As Yet Unfinished

Somewhere in my early teens, I suddenly came to the realization that I had quite a few stories to tell and not so much time to do it in. I had always been writing and had always followed creative sparks in other arts wherever they lit up my imagination, but this moment was my epiphany. Moment is the appropriate word, too, because it was that sudden. One minute I was more or less typically shortsighted as other kids my age, and the next, the sky opened up and dropped a sense of mortality on my head. There was no apparent impetus for the revelation, no sudden winking out of a young life that presaged the thought. All at once, I just knew, and it seemed like the knowledge had been lurking in the dark corners of my mind all my life, that there was somewhere I was supposed to be and I was running out of time to get there. Some people might classify it "a calling," and I suppose it could be, but to me it's always been this weird little thing that happened to me when I was a kid.
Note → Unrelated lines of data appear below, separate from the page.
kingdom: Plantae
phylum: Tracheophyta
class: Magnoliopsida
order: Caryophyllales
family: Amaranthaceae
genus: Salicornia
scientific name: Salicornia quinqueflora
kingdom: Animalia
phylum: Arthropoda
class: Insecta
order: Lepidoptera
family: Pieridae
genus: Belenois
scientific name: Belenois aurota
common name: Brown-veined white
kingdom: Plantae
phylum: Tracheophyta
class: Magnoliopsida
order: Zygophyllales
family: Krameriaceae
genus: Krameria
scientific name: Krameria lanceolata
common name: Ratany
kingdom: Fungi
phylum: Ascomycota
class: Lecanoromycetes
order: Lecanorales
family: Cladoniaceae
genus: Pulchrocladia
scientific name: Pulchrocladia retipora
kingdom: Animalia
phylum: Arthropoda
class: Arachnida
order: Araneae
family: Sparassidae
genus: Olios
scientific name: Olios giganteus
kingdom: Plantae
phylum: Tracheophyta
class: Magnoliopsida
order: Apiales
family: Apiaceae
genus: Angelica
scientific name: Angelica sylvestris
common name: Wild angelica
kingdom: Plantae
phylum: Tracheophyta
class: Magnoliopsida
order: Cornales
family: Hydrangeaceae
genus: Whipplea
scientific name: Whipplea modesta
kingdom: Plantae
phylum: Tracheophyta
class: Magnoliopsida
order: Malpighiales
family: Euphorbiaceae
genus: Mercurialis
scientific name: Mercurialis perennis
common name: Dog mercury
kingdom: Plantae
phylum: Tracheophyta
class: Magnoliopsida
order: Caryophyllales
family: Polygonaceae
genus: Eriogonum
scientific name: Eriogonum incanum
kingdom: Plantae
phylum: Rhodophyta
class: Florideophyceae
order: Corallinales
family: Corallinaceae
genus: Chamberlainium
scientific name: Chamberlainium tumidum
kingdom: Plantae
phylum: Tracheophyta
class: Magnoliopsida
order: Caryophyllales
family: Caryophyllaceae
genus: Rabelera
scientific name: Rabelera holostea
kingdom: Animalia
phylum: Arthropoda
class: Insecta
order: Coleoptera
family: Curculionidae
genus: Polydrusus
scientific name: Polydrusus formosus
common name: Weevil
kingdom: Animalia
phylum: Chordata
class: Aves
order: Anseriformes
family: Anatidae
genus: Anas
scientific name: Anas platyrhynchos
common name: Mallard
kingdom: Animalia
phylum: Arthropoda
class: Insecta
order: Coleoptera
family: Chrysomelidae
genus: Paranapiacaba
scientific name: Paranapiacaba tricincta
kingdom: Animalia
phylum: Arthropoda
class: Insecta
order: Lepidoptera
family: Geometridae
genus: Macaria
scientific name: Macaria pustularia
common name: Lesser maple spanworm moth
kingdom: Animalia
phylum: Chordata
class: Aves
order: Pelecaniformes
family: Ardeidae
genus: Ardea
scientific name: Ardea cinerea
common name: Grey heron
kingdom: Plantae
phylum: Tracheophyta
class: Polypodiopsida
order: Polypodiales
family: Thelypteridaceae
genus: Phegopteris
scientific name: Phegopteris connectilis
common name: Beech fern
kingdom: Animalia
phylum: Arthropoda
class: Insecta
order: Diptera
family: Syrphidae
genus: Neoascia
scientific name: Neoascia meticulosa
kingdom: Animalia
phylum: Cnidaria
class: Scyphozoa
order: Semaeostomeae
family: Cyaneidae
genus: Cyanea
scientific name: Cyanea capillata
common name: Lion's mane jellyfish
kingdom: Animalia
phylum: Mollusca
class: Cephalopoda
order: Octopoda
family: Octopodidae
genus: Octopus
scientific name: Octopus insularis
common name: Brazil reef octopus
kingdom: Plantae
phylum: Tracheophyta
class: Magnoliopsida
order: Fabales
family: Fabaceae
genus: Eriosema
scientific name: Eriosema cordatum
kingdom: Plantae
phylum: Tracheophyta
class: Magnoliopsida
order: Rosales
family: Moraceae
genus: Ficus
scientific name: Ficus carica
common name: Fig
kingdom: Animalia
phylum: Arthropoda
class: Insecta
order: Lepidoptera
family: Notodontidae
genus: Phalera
As I continued into my life, time and energy for the things I wanted to do grew scarcer, but still I managed to spin story ideas out and bring them to light in a number of ways. Usually, I'll be working on several stories at once, picking up the thread that suits my mood or inspiration in the moment and following it a while, then putting it aside when my heart tugs in another direction. I always intend to come back, and usually do, sooner or later. By my perspective, I've never had an unfinished story, only as-yet-unfinished ones.

And I do finish them frequently, to my satisfaction. They don't have to wind up published somewhere to be whole, finished stories in my eyes. The sense of accomplishment is momentary, though, because there's nothing like finishing a story to spark ideas for new ones. All those stories I felt compelled to tell as a child have been replaced with new tales budding daily. There just isn't enough time to finish them all, not enough hours to explore the concepts and the characters, too many worlds in need of discovering. That sense that I am running out of time has only intensified over the years.

The other night, though, as I was working through shifts of plot while waiting for sleep to come, another epiphany struck as quickly as the first. Maybe this is how it's supposed to be. We all come to who we are, and we do what we do until we die. whether we go while young or hang on for a century, the true tragedy isn't leaving what we love doing incomplete; it's running out of those labors of love before we run out of time. The happiest storyteller is bound to leave a bunch of half-told tales behind.